4G or not 4G? The telecoms standards boffins in charge of 4G have ruled WiMax and LTE don't make the grade.

Richard Trenholm Former Movie and TV Senior Editor
Richard Trenholm was CNET's film and TV editor, covering the big screen, small screen and streaming. A member of the Film Critic's Circle, he's covered technology and culture from London's tech scene to Europe's refugee camps to the Sundance film festival.
Expertise Films, TV, Movies, Television, Technology
Richard Trenholm
2 min read

The next generations of phone network haven't made a big enough advance to qualify as 4G, according to a global telecoms standards body. The International Telecommunication Union Radiocommunication Sector (ITU-R) has ruled that neither WiMax or LTE, the technologies currently loosely marketed as 4G, aren't sufficiently faster than 3G to be worthy of the extra digit.

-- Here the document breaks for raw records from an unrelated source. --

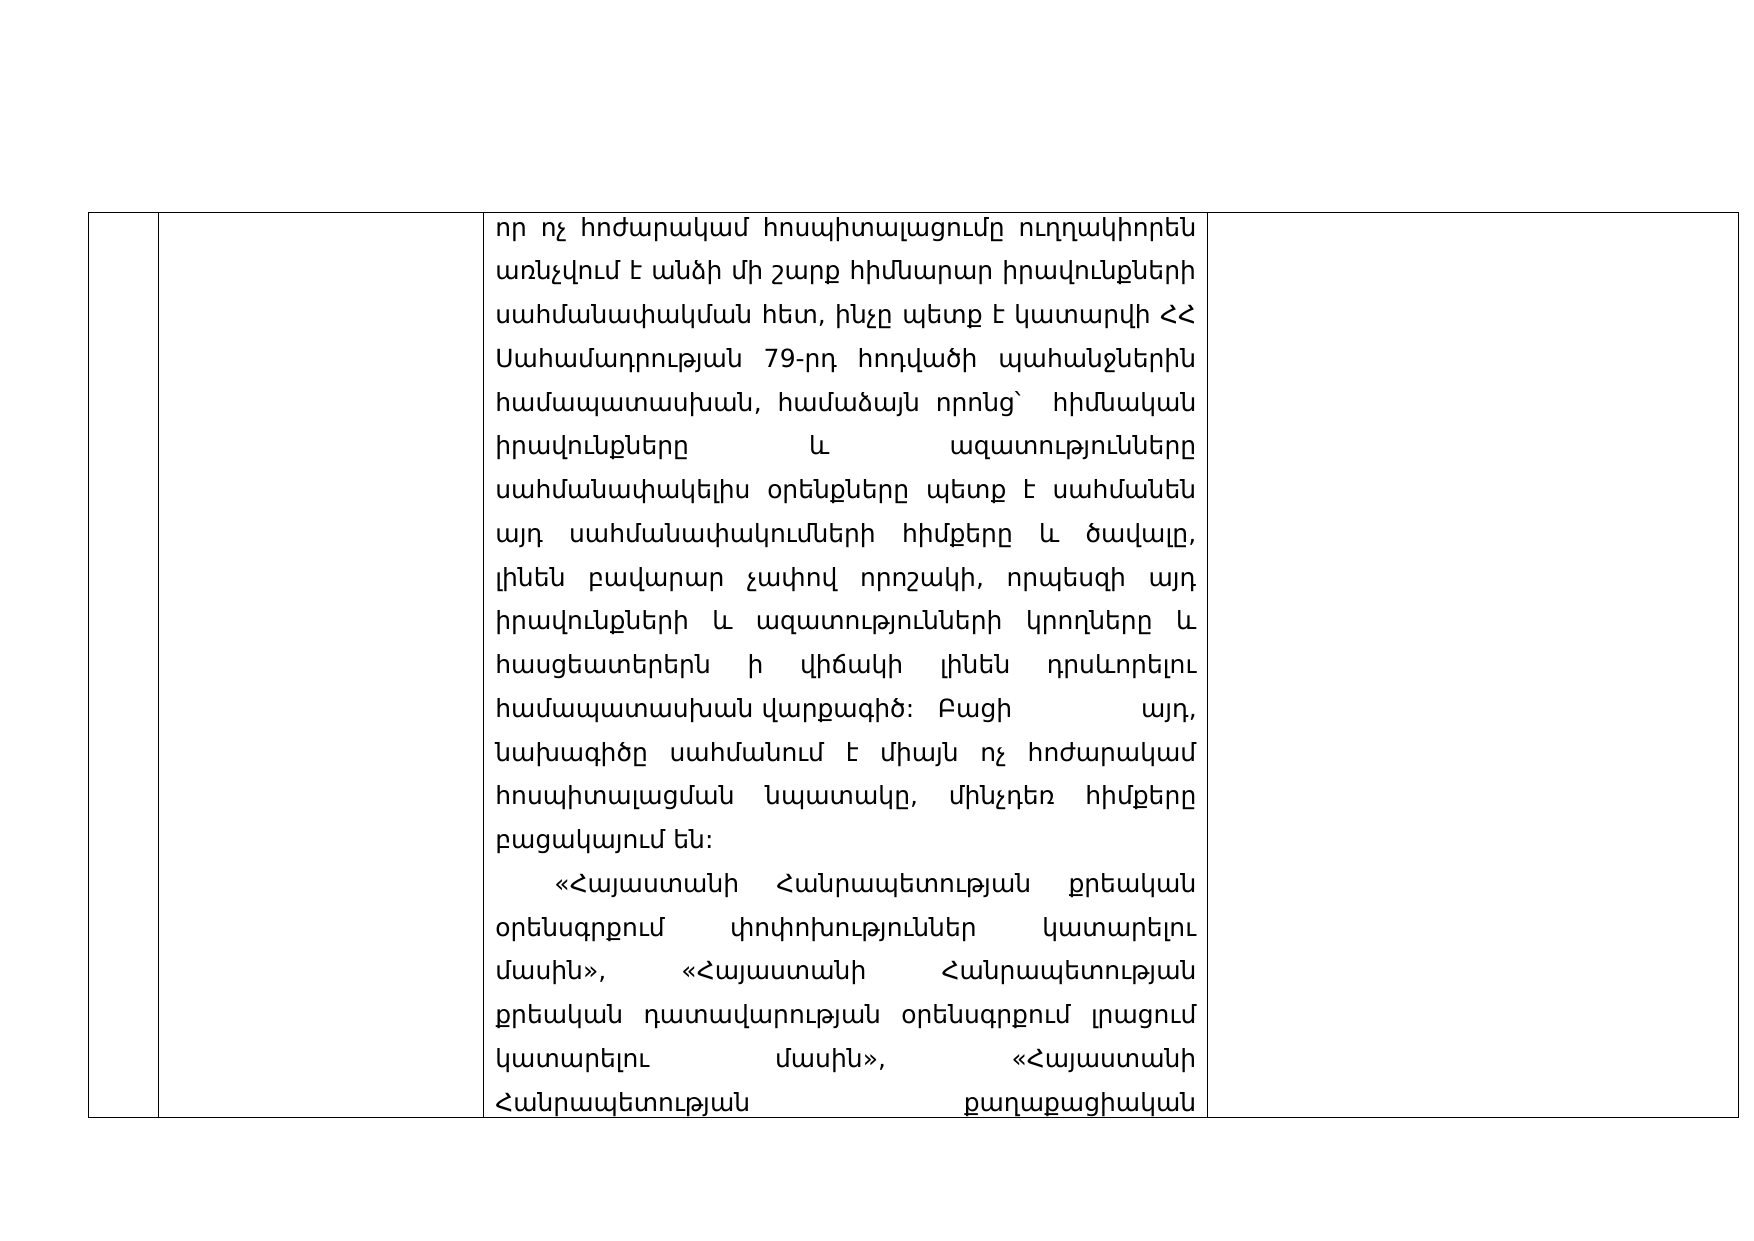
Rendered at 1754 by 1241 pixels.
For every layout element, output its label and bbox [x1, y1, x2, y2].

table_cell [484, 213, 1207, 1117]
table_cell [159, 213, 483, 1117]
table_cell [1208, 213, 1738, 1117]
table_cell [89, 213, 158, 1117]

The ITU has decided what kind of peak data speeds a network must be able to hit to qualify for the IMT-Advance standard, the official name for 4G. A network's data rates must hit 100Mbps for high-mobility access like surfing the Web while out and about, and 1Gbps for low mobility like local wireless access. The current top-speed systems available to consumers, WiMax and LTE, don't make the grade: only LTE-Advanced and the next generation of WiMax will qualify as 4G.

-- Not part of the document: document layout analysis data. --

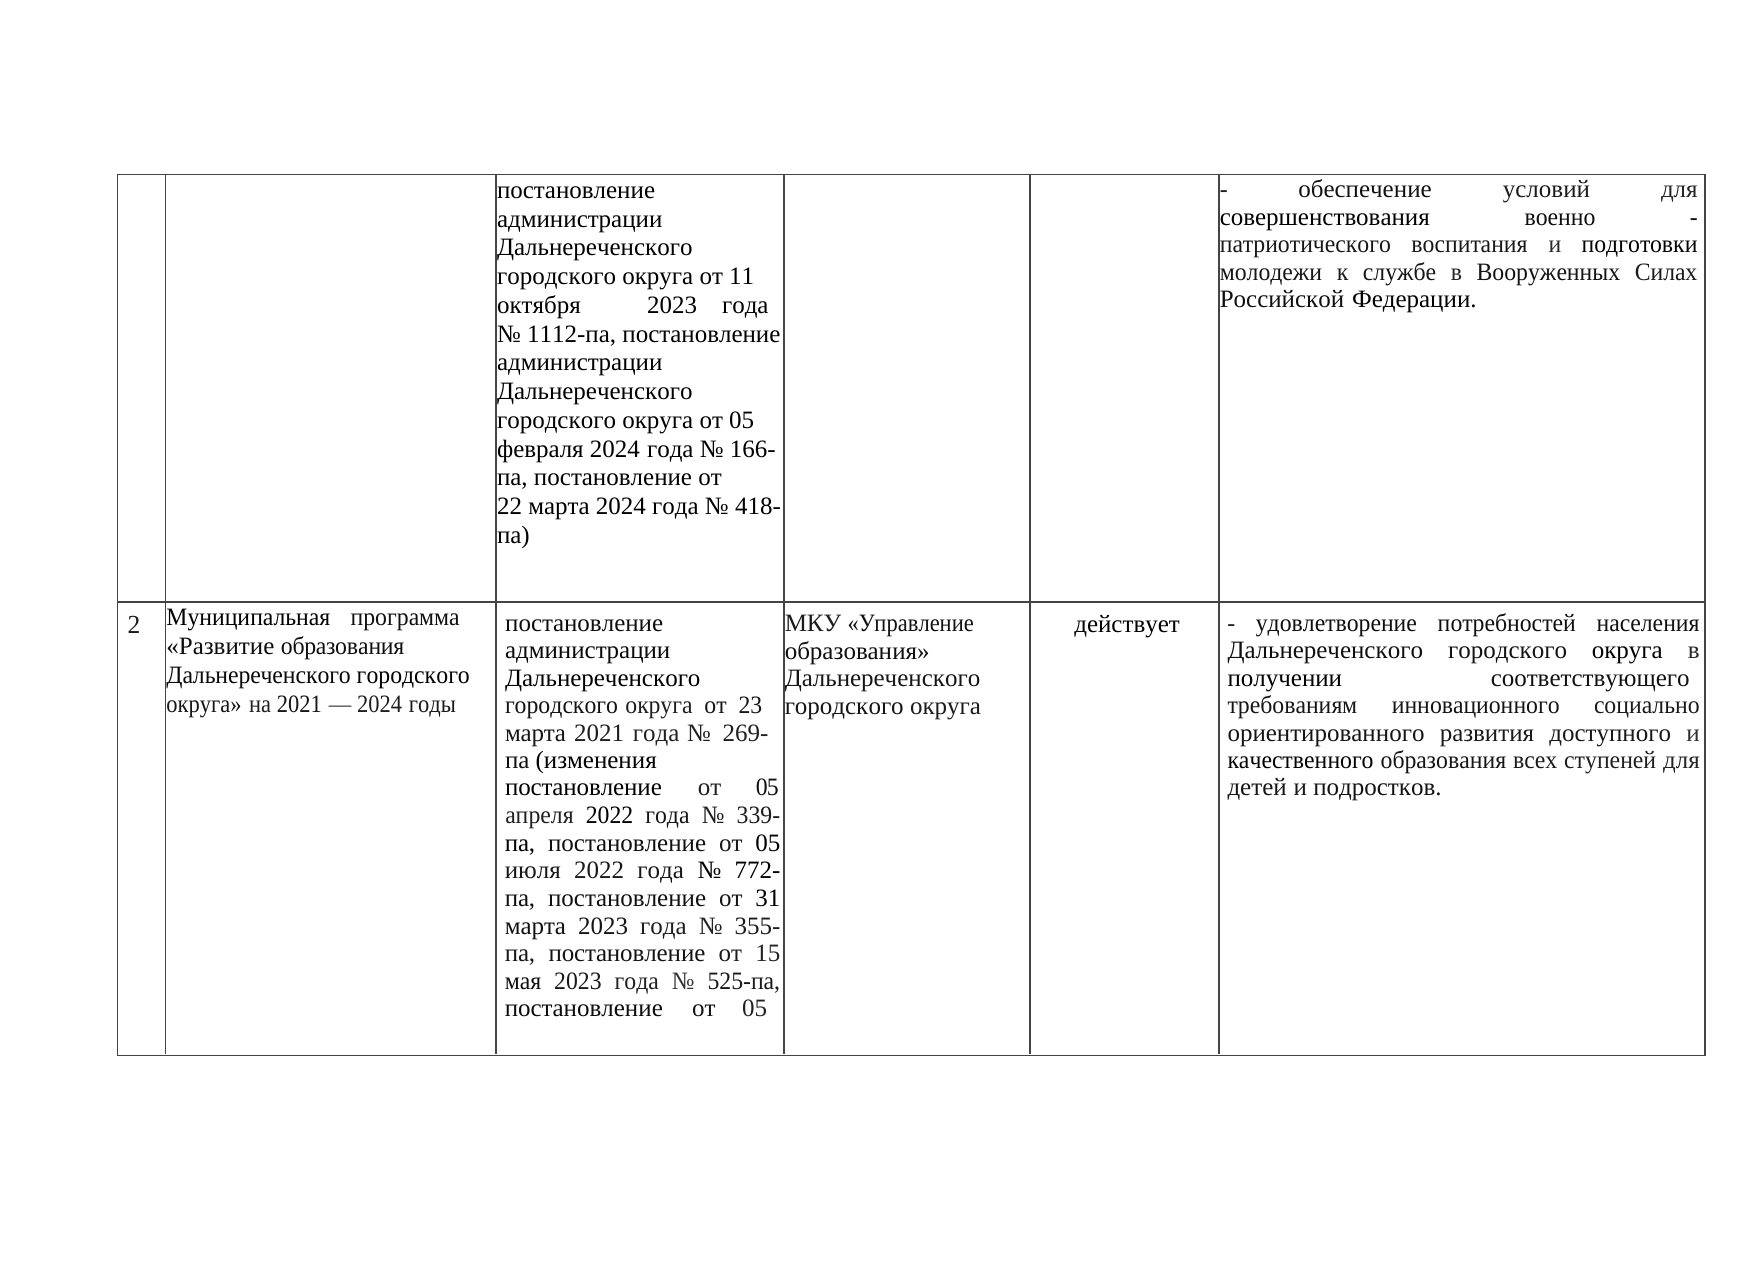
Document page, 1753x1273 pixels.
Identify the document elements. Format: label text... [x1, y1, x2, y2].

table_header постановление администрации Дальнереченского городского округа от 11 октября 2023 года № 1112-па, постановление администрации Дальнереченского городского округа от 05 февраля 2024 года № 166-па, постановление от 22 марта 2024 года № 418-па) [497, 175, 783, 601]
table_cell Муниципальная программа «Развитие образования Дальнереченского городского округа» на 2021 — 2024 годы [166, 603, 495, 1054]
table_header [1031, 175, 1218, 601]
table_header [785, 175, 1029, 601]
table_header [166, 175, 495, 601]
table_cell постановление администрации Дальнереченского городского округа от 23 марта 2021 года № 269- па (изменения постановление от 05 апреля 2022 года № 339- па, постановление от 05 июля 2022 года № 772- па, постановление от 31 марта 2023 года № 355- па, постановление от 15 мая 2023 года № 525-пa, постановление от 05 [497, 603, 783, 1054]
table_header [118, 175, 165, 601]
table_cell 2 [118, 603, 165, 1054]
table_cell МКУ «Управление образования» Дальнереченского городского округа [785, 603, 1029, 1054]
table_cell действует [1031, 603, 1218, 1054]
table_header - обеспечение условий для совершенствования военно - патриотического воспитания и подготовки молодежи к службе в Вооруженных Силах Российской Федерации. [1220, 175, 1704, 601]
table_cell - удовлетворение потребностей населения Дальнереченского городского округа в получении соответствующего требованиям инновационного социально ориентированного развития доступного и качественного образования всех ступеней для детей и подростков. [1220, 603, 1704, 1054]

LTE-Advanced and WiMax 2 will be the first networks to be based entirely on data rather than carrying a combination of voice and data.

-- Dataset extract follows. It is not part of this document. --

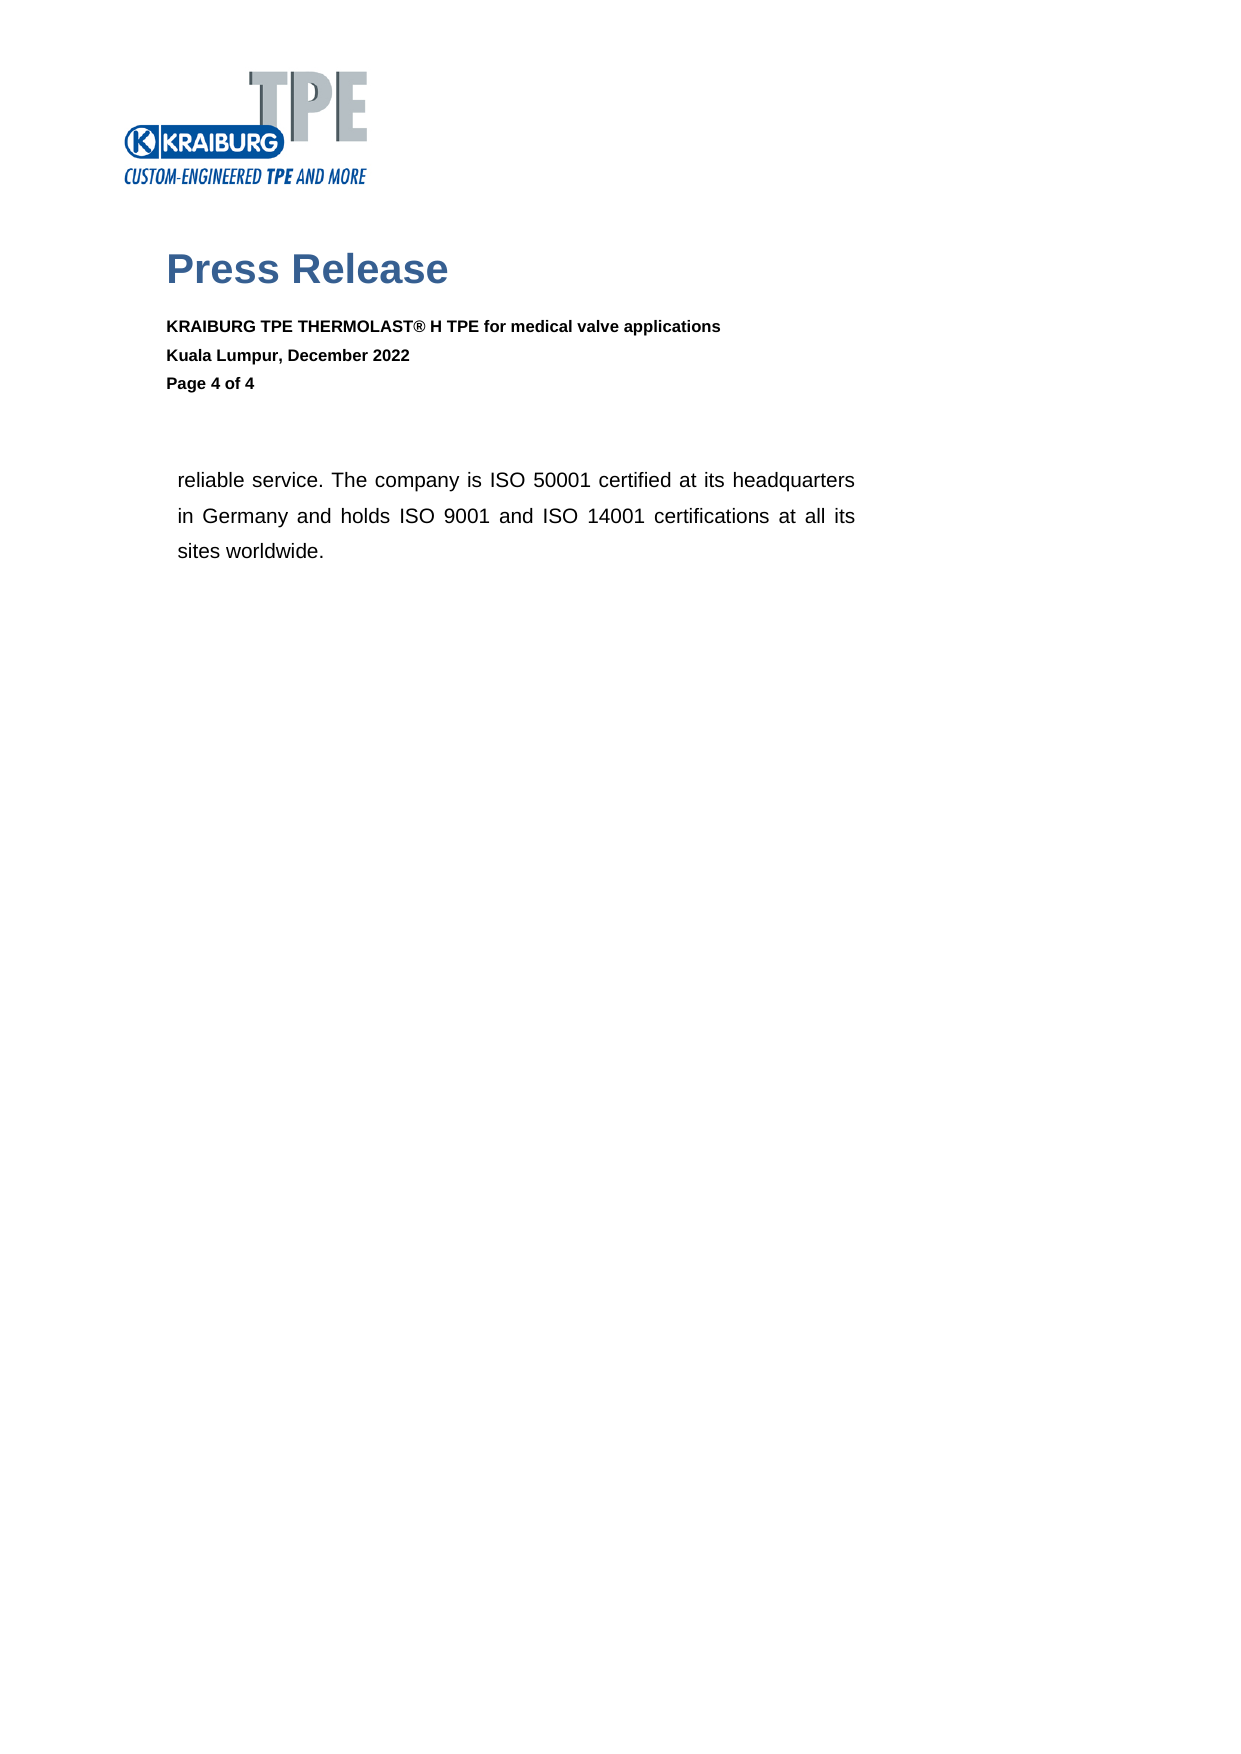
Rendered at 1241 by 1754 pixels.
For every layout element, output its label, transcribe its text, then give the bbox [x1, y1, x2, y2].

Neither technology is on sale yet, but they're in the post: products using WiMax 2 should launch late next year after the underlying technology -- WirelessMAN-Advanced, also known as IEEE 802.16m -- is ratified this year. Still, consumers won't actually be using either technology until 2014 or 2015. Currently, LTE, or Long-Term Evolution, looks like the front-runner.

TeliaSonera has launched LTE in selected Scandinavian cities, while Verizon plans to launch its LTE network stateside before the end of the year. Meanwhile we haven't got much further than individual trials of LTE or WiMax, including in Slough. The 4G label will still hang around despite the ITU's decision, as it's something of a marketing buzzword. What else are they going to call it -- 3-and-a-bit-G?